A Comparative Study of Contemporary Learning Paradigms in Bug Report Priority Detection


Yilmaz E. H., TOROSLU İ. H., Koksal O.

IEEE Access, 2024 (SCI-Expanded) identifier

  • Yayın Türü: Makale / Tam Makale
  • Basım Tarihi: 2024
  • Doi Numarası: 10.1109/access.2024.3451125
  • Dergi Adı: IEEE Access
  • Derginin Tarandığı İndeksler: Science Citation Index Expanded (SCI-EXPANDED), Scopus, Compendex, INSPEC, Directory of Open Access Journals
  • Anahtar Kelimeler: Bidirectional control, bug triaging, Computer bugs, contrastive learning, Contrastive learning, Encoding, machine learning, natural language processing, Natural language processing, Software, software bug report classification, software engineering, Task analysis
  • Orta Doğu Teknik Üniversitesi Adresli: Evet

Özet

The increasing complexity of software development demands efficient automated bug report priority classification, and recent advancements in deep learning hold promise.
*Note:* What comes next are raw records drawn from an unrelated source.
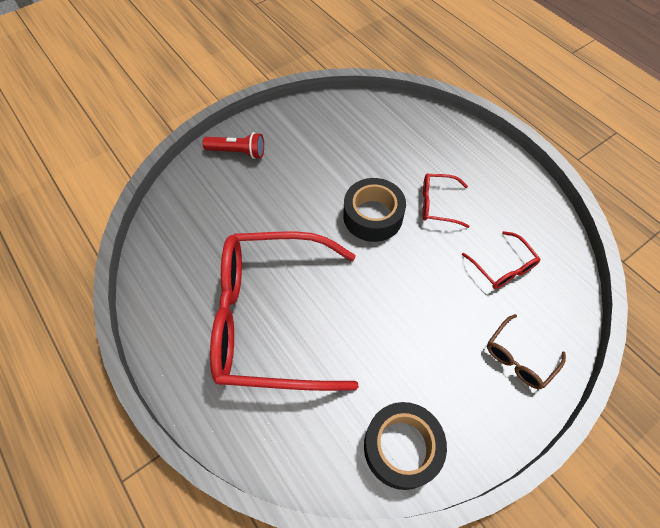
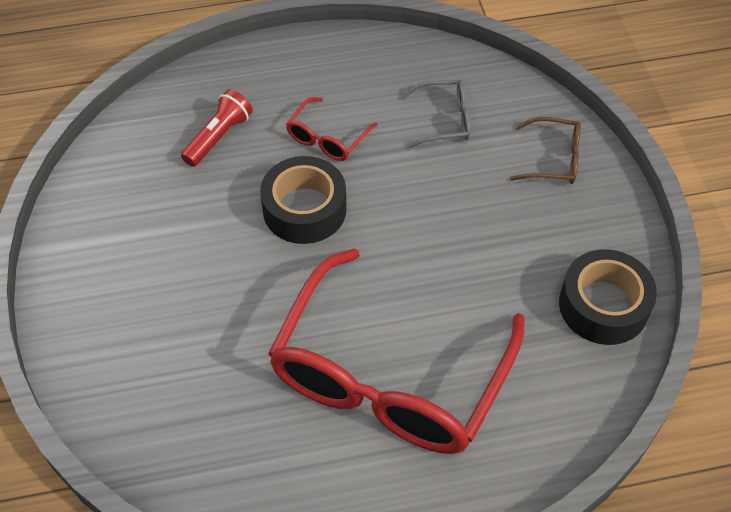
camera: 65 degrees left, 5 degrees down
(238, 152) = (94, 323): red flashlight -> red flashlight (219, 137)
(502, 267) = (443, 120): red glasses -> grey glasses
(519, 357) = (553, 159): brown glasses -> brown glasses turned 60 degrees counterclockwise

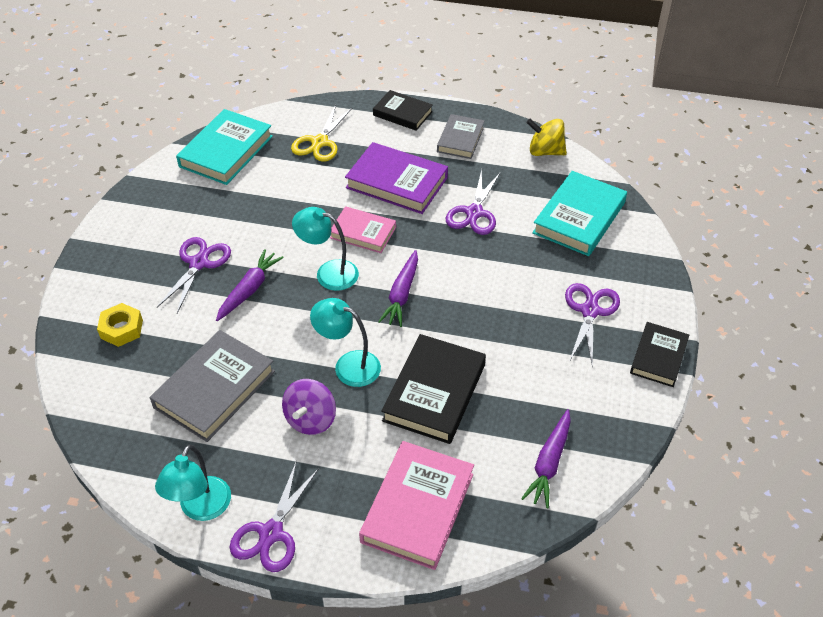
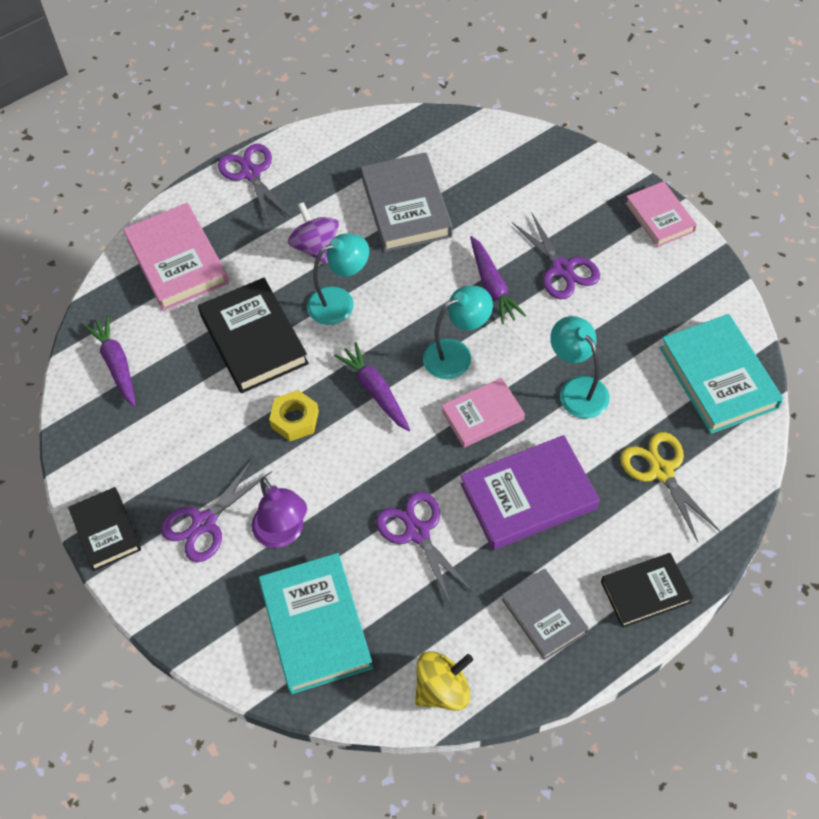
camera: 135 degrees right, 10 degrees up
(102, 240) = (659, 217): none -> pink book
(121, 329) = (530, 182): yellow nut -> yellow nut (295, 419)
(201, 509) = (310, 148): turquoise lamp -> turquoise lamp (577, 389)
(548, 269) = (283, 534): none -> purple lamp
(589, 311) = (204, 523): purple scissors -> purple scissors turned 75 degrees clockwise

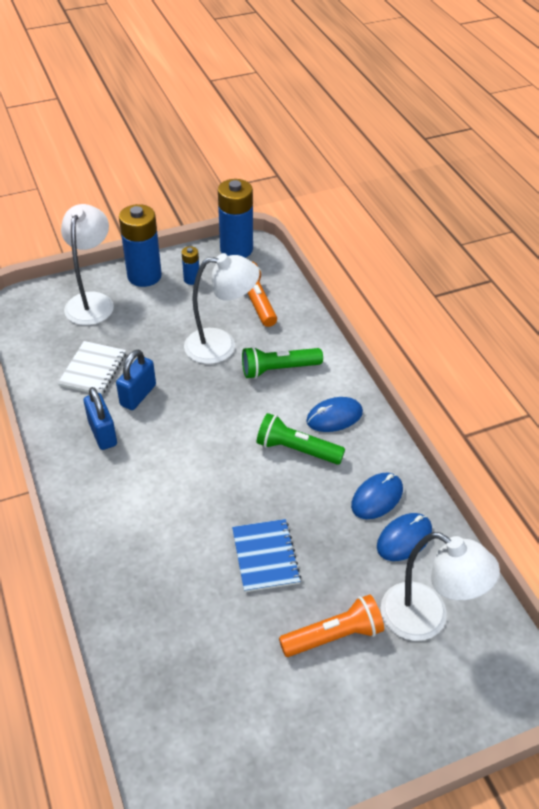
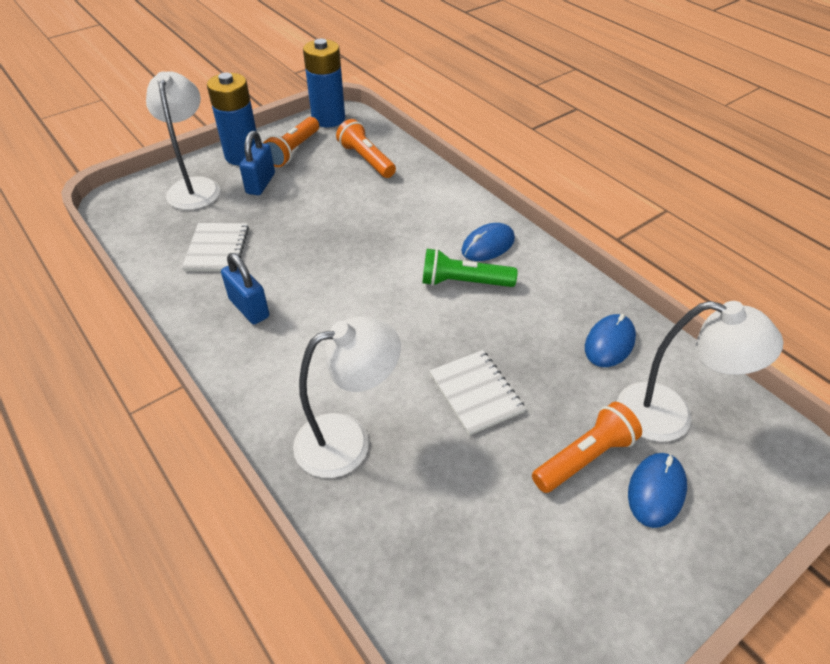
camera: 15 degrees left, 0 degrees up
(138, 395) = (275, 264): blue padlock -> blue padlock (260, 183)
(191, 279) = (293, 151): blue battery -> orange flashlight
(221, 345) = (346, 203): white lamp -> white lamp (348, 440)
(265, 556) = (476, 393): blue notebook -> white notebook
(278, 369) = (413, 213): green flashlight -> none
(377, 497) = (564, 310): blue mouse -> blue mouse (656, 491)

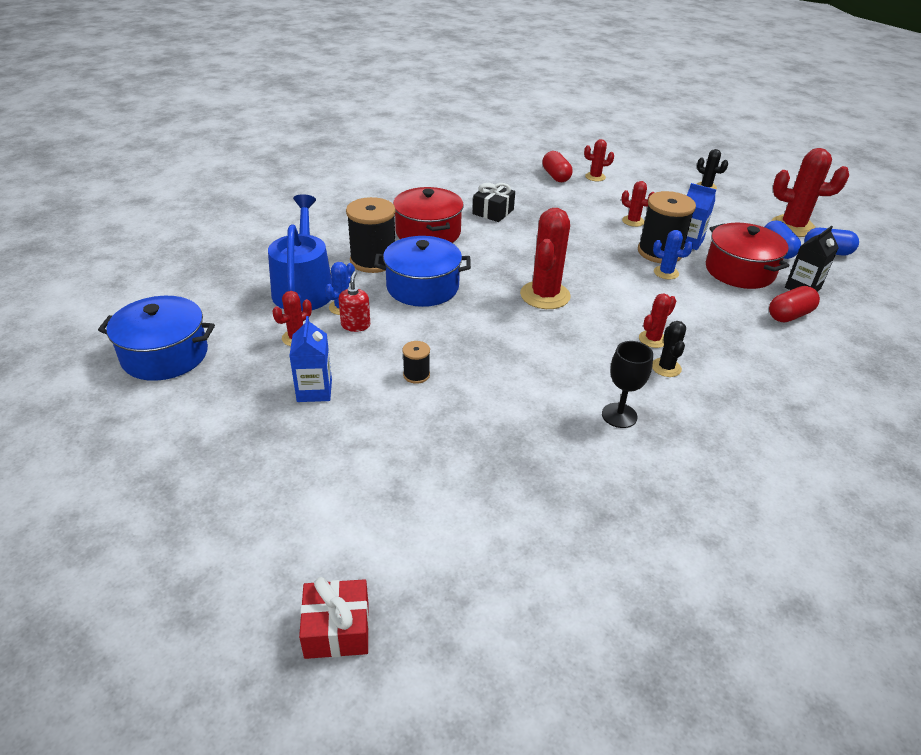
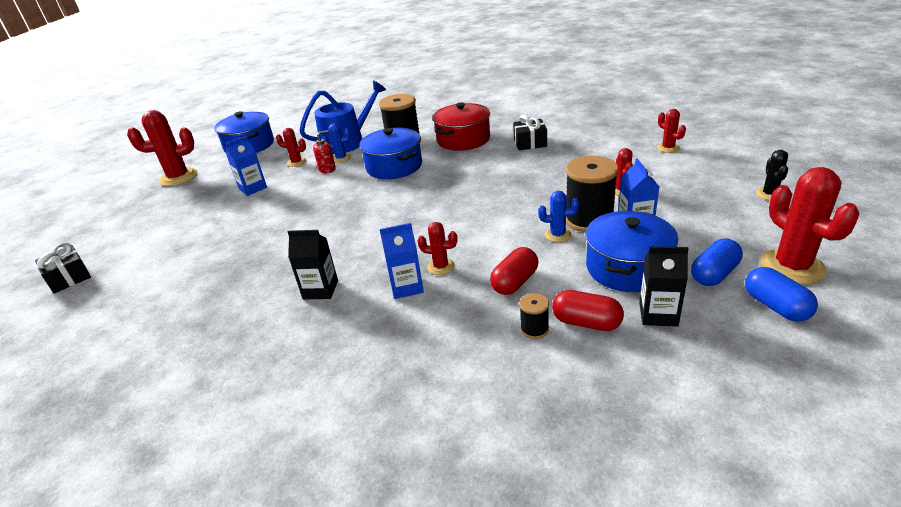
camera: 60 degrees right, 5 degrees down
(337, 629) = (69, 278): red gift -> black gift
(416, 375) = (296, 206): black spool -> black spool (534, 329)
(545, 295) = (442, 204): red cactus -> red cactus (178, 177)
(555, 176) = (633, 136): red capsule -> red capsule (515, 282)
(619, 415) = (320, 290): black goblet -> black carton
(666, 273) = (557, 235): blue cactus -> blue cactus turned 75 degrees counterclockwise
(666, 367) = (406, 287): black cactus -> blue carton
(739, 271) = (627, 267): red pot -> blue pot

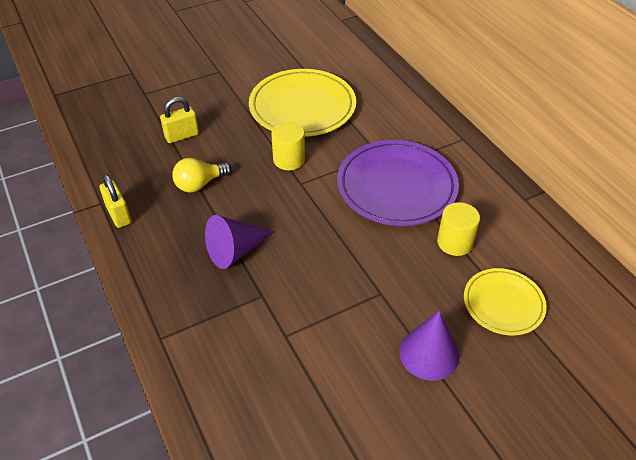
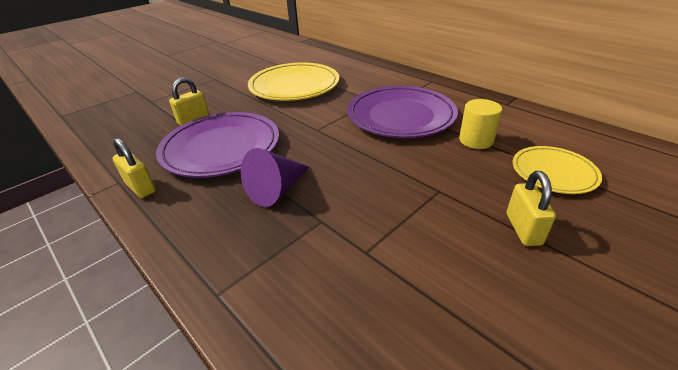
camera: 15 degrees left, 10 degrees down
(199, 184) = (221, 148): yellow light bulb -> purple plate
(289, 160) = (298, 117): yellow cylinder -> none
(429, 353) = (523, 229): purple cone -> yellow padlock

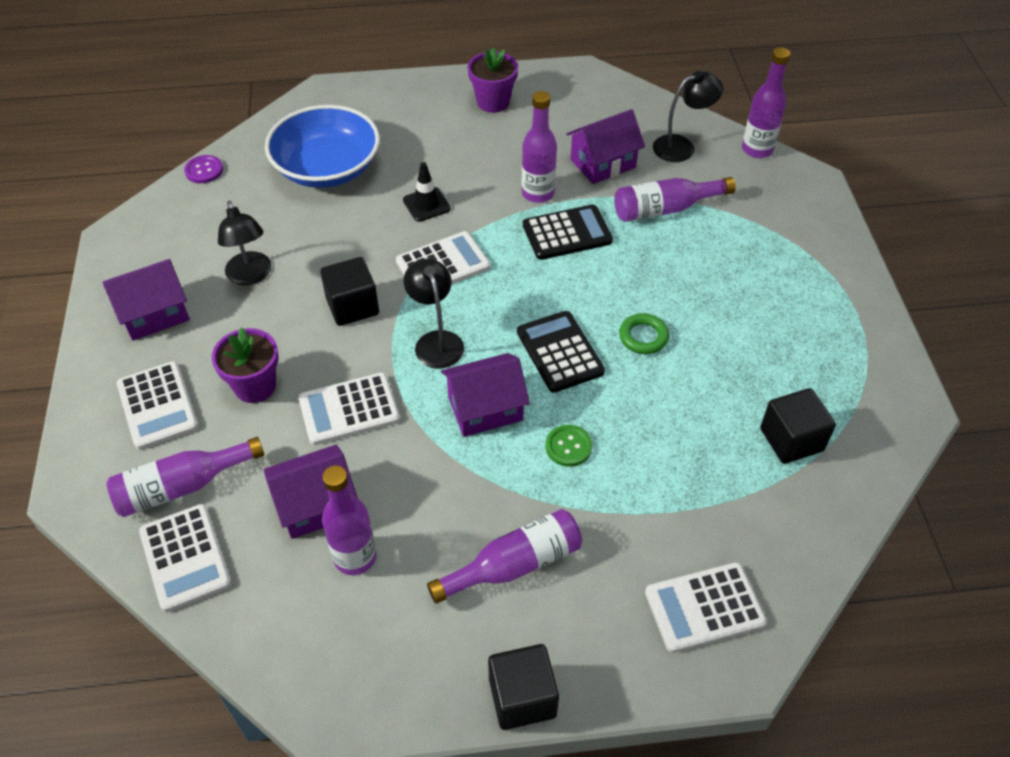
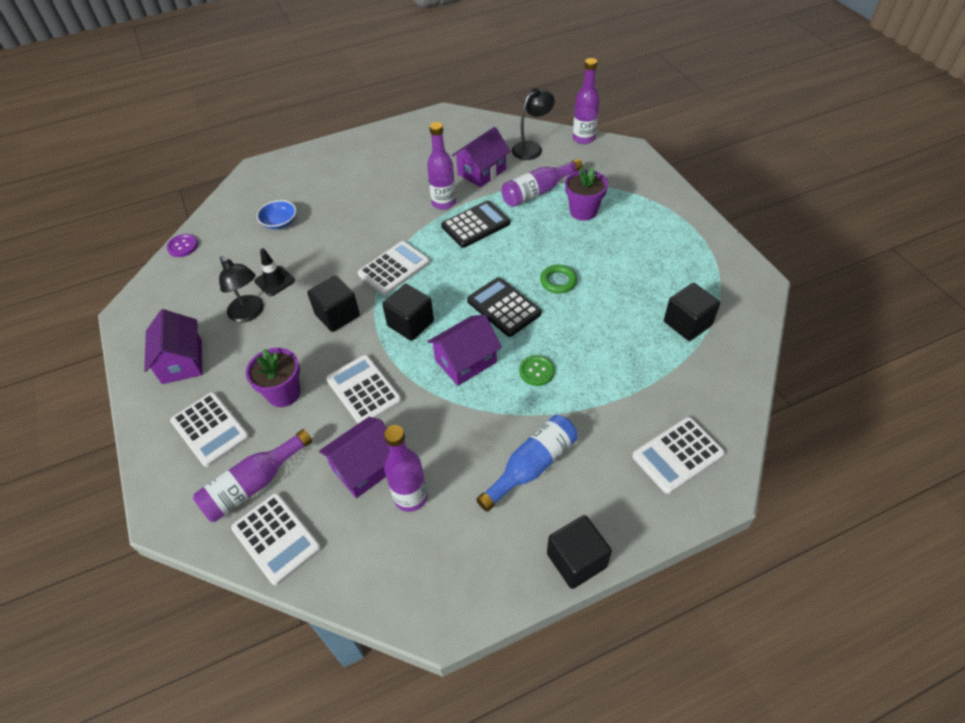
camera: 15 degrees left, 0 degrees up
(154, 314) = (182, 361): purple house -> purple house turned 60 degrees counterclockwise
(327, 168) = (279, 222): blue bowl -> blue bowl, size x0.45
(349, 409) = (364, 390): white calculator -> white calculator turned 90 degrees clockwise
(426, 204) = (365, 230): black traffic cone -> black traffic cone (274, 281)
(436, 341) = (410, 323): black lamp -> black cube
(493, 102) = (386, 148): purple flower pot -> purple flower pot (583, 211)
(514, 565) = (532, 466): purple bottle -> blue bottle

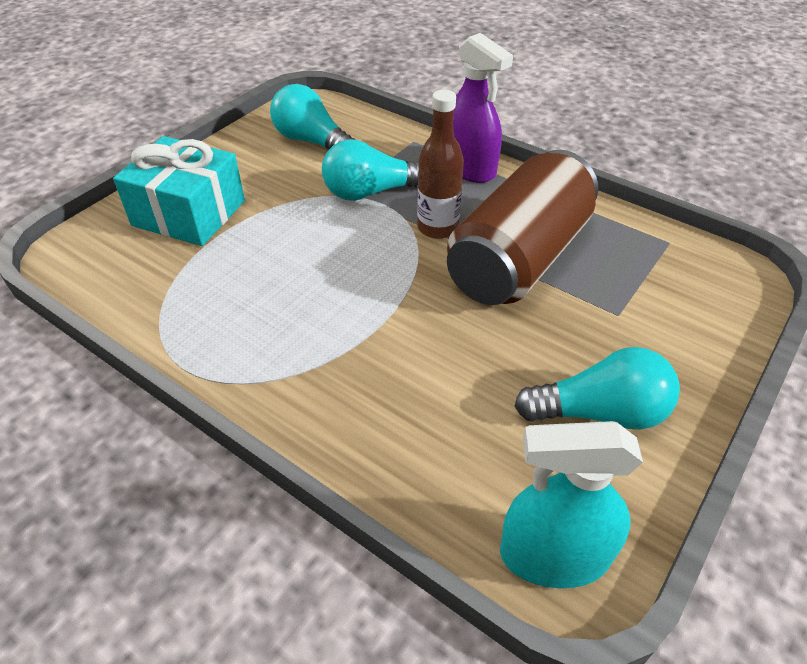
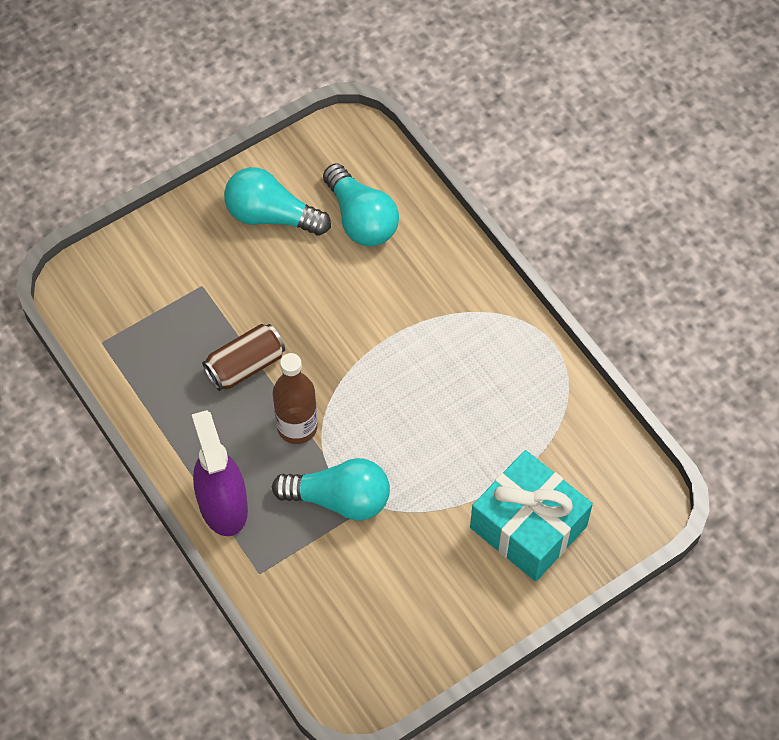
camera: 160 degrees left, 15 degrees up
(312, 141) = (373, 610): turquoise light bulb -> turquoise light bulb (361, 219)
(518, 259) = (245, 366): brown can -> brown can, size x0.49
(554, 555) = (355, 146): turquoise spray bottle -> none

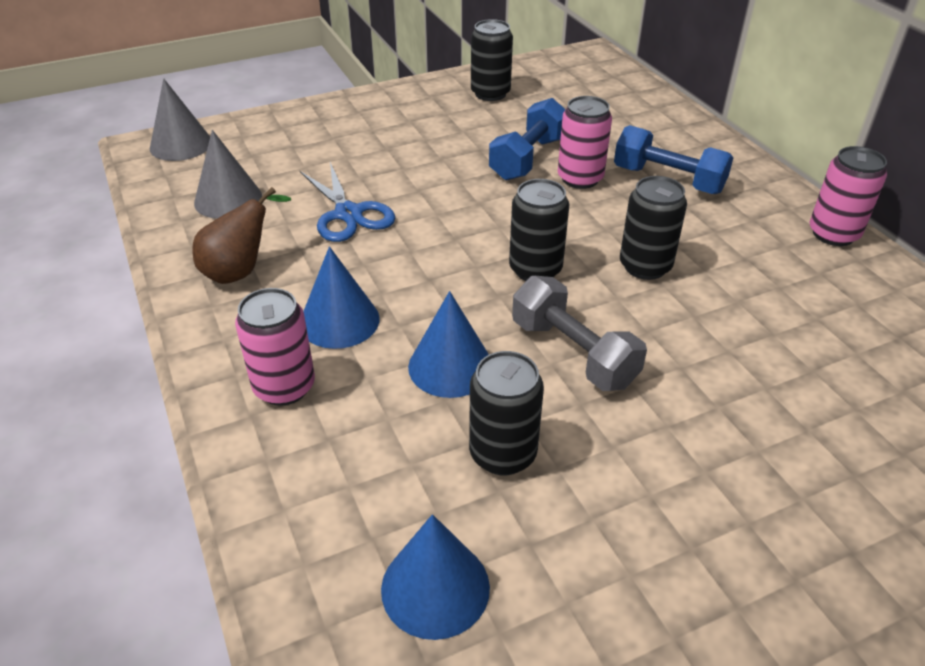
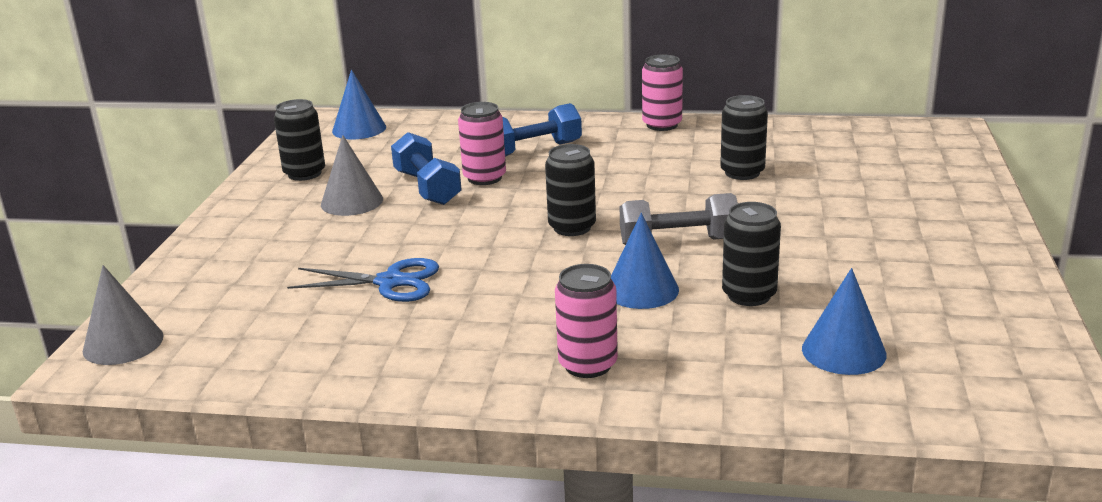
camera: 55 degrees left, 15 degrees down
(228, 199) = (274, 336): grey cone -> grey cone (352, 202)
(240, 271) = (403, 353): brown pear -> none
(339, 321) = (534, 321): blue cone -> blue cone (359, 129)
(645, 266) = (618, 190): black can -> black can (742, 172)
This paper presents a comparative study of contemporary learning paradigms, including BERT, vector databases, large language models (LLMs), and a simple novel learning paradigm, contrastive learning for BERT. Utilizing datasets from bug reports, movie reviews, and app reviews, we evaluate and compare the performance of each approach. We find that transformer encoder-only models outperform in classification tasks measured by the precision, recall, and F1 score transformer decoder-only models despite an order of magnitude gap between the number of parameters. The novel use of contrastive learning for BERT demonstrates promising results in capturing subtle nuances in text data. This work highlights the potential of advanced NLP techniques for automated bug report priority classification and underscores the importance of considering multiple factors when developing models for this task. The paper’s main contributions are a comprehensive evaluation of various learning paradigms, such as vector databases and LLMs, an introduction of contrastive learning for BERT, an exploration of applicability to other text classification tasks, and a contrastive learning procedure that exploits ordinal information between classes.